TASK REQUIREMENTS:
1/ Translate this sentence from the striper grilling thread into Spanish: "I have never tried this way before."
2/ Edit the part of the striper grilling thread that begins at the words "I was thinking" and stops after "(Jun 18, 2003)", replacing "skillet" with "wok".

── GIVEN PASSAGE ──

# Striper recipes on the grill



## whiteka6 (Oct 11, 2010)

I was thinking either striper fillets wrapped in banana leaves with some lemon juice and butter covering them. I have heard people cook them without even filleting them and just gutting them. I have never tried this way before. Any tips?

Also I just got me a cast iron skillet that I've been meaning to try out. Stirfry sounds good, but I'm not quite sure how to use it... Just place skillet on the grill and throw the veggies in there?


----------



## shaggy (Jun 18, 2003)

Gonna need 2 temp zone hot for iron skillet, low for the striper. Gas no problem, charcoal, pile charcoal on one side, thats where skillet would go, and maybe one layer deep at other for the fish.

Me prefer cooking my veggies (after marinating them) either in a veggie basket, or skewered.


----------



## kanvery (Sep 3, 2008)

Take a look at these. I've been wanting to try this myself.

This is Alton Brown from foodnetwork. It can be kind of hard to watch but he's a genius and his recipes and tips are solid

Part 1: http://www.youtube.com/watch?v=Ln-sCyclzJs
Part 2: http://www.youtube.com/watch?v=_WlMtEoeyfY&feature=related


----------

───
── DATA LISTING ──

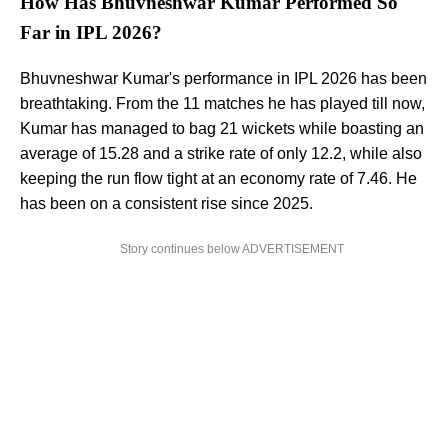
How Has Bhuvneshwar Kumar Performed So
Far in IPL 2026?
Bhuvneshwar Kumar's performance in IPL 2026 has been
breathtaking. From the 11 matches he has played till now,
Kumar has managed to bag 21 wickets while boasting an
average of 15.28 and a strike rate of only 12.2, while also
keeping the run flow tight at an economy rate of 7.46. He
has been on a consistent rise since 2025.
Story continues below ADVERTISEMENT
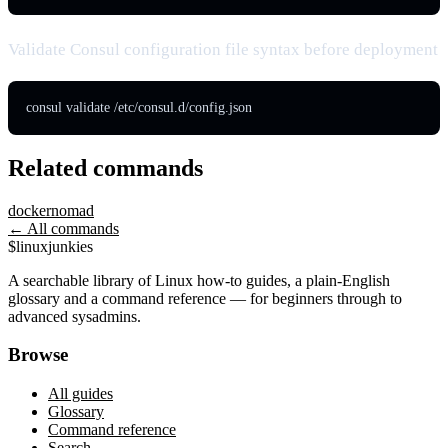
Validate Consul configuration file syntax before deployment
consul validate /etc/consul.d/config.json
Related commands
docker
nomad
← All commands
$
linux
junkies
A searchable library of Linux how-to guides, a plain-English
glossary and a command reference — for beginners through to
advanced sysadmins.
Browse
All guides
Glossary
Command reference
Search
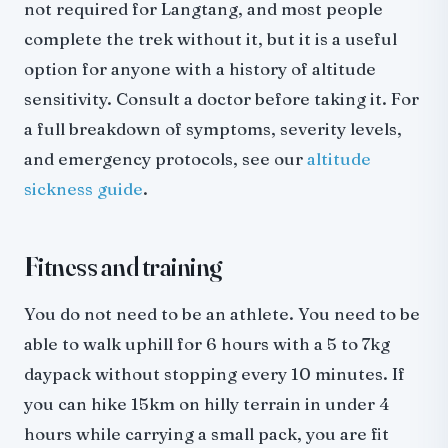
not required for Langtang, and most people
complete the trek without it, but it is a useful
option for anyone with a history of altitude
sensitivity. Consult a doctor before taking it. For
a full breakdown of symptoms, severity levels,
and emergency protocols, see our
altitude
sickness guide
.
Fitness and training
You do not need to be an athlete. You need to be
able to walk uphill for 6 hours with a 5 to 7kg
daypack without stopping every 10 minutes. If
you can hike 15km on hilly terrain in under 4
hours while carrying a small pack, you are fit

───
── DATA LISTING ──

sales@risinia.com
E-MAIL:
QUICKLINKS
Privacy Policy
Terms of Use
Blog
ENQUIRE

───
── DATA LISTING ──

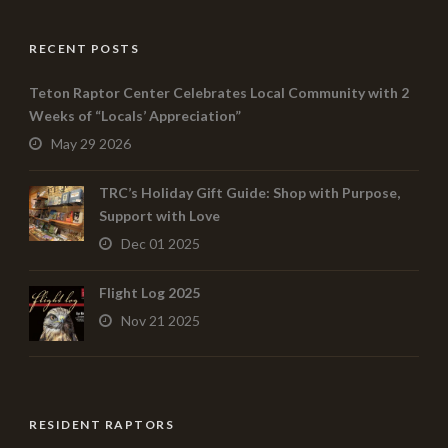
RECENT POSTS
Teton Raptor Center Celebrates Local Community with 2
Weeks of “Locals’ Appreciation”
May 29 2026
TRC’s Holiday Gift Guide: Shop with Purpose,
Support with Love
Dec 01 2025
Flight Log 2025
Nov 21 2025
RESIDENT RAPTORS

───

SOLUTIONS TO THE PROBLEMS:
1/ Nunca he probado esta forma antes.

2/
I was thinking either striper fillets wrapped in banana leaves with some lemon juice and butter covering them. I have heard people cook them without even filleting them and just gutting them. I have never tried this way before. Any tips?

Also I just got me a cast iron wok that I've been meaning to try out. Stirfry sounds good, but I'm not quite sure how to use it... Just place wok on the grill and throw the veggies in there?


----------



## shaggy (Jun 18, 2003)